Les Inrockuptibles

Cher Jupiter

- Par Christophe Conte

L’orage a frappé très fort ces derniers jours, alors que tu venais de descendre de l’Olympe pour aller à la rencontre de parlementa­ires, simples mortels réunis en congrès à Versailles. On comprend aisément que lorsque le dieu des dieux, celui du ciel, de la lumière, du tonnerre et de la foudre s’abaisse à faire un long voyage pour parler devant Christian Jacob, Jean Lassalle et Gilbert Collard, ça cogne violemment au céleste plafond qui abrite Sa grandeur.

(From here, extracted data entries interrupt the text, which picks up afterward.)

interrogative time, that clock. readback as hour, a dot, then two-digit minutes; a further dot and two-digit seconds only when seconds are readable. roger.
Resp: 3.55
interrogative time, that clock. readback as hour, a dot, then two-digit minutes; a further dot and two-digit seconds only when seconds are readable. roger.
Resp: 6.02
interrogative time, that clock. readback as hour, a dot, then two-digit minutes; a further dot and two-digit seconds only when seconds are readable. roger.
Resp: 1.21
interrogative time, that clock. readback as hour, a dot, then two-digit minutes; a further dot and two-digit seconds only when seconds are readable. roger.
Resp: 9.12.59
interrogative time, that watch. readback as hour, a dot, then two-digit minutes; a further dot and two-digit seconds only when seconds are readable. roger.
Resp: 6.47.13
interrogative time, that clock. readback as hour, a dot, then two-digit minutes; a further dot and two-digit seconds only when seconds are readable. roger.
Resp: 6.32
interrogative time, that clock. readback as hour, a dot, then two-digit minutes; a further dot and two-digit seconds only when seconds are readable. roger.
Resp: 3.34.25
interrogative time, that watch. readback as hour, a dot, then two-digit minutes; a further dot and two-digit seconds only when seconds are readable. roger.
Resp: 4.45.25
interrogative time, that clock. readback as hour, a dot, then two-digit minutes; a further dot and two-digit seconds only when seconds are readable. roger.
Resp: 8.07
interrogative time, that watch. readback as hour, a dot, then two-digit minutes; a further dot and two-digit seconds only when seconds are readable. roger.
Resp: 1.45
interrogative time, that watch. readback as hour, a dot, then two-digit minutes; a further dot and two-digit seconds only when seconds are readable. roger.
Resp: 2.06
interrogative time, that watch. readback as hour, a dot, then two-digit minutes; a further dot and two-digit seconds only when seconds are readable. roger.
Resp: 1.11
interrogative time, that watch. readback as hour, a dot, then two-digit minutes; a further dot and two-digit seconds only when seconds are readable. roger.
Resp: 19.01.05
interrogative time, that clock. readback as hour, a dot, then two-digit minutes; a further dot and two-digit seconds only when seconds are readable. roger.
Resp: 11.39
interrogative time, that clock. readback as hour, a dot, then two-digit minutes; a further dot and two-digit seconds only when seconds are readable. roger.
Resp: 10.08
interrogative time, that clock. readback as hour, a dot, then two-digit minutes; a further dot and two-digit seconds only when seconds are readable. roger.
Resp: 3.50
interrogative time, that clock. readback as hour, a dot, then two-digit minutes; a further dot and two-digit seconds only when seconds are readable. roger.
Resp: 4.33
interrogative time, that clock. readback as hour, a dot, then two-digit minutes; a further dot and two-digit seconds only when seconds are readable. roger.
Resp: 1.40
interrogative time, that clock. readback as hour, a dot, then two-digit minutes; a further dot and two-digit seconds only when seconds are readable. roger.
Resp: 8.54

Tu aurais pu te contenter d’envoyer Hermès, ton messager, joué par Bruno Le Maire, qui cumule les rôles de merde après avoir incarné Judas dans la tragédie sulpicienn­e Le Martyre de Penelope, mais tu préféras affronter en personne cette assemblée d’apôtres républicai­ns qui, comparés à ton resplendis­sement jupitérien, ne sont rien. Sans les sanscravat­e, qui préférèren­t aux dorures du Roi-Soleil leurs canapés Fly pour commenter en jogging ta divine performanc­e, il ne restait guère qu’une maigre résistance politique pour t’entendre. Les résistants au sommeil devant cet oracle, empli de tant de phrases creuses qu’on le croyait écrit par le nègre de Marc Levy, n’étant pas comptabili­sables. Les esthètes météorolog­iques, en revanche, n’auront pas manqué d’admirer la beauté des éclairs qui perforaien­t, en cette semaine de grande chaleur, les matinées ou les soirées, quand ton prédécesse­ur, dans sa normalité sans gloire, n’attirait que des pluies maussades, des pluies socialiste­s, des crachins minables ou de diluvienne­s et humiliante­s rincées.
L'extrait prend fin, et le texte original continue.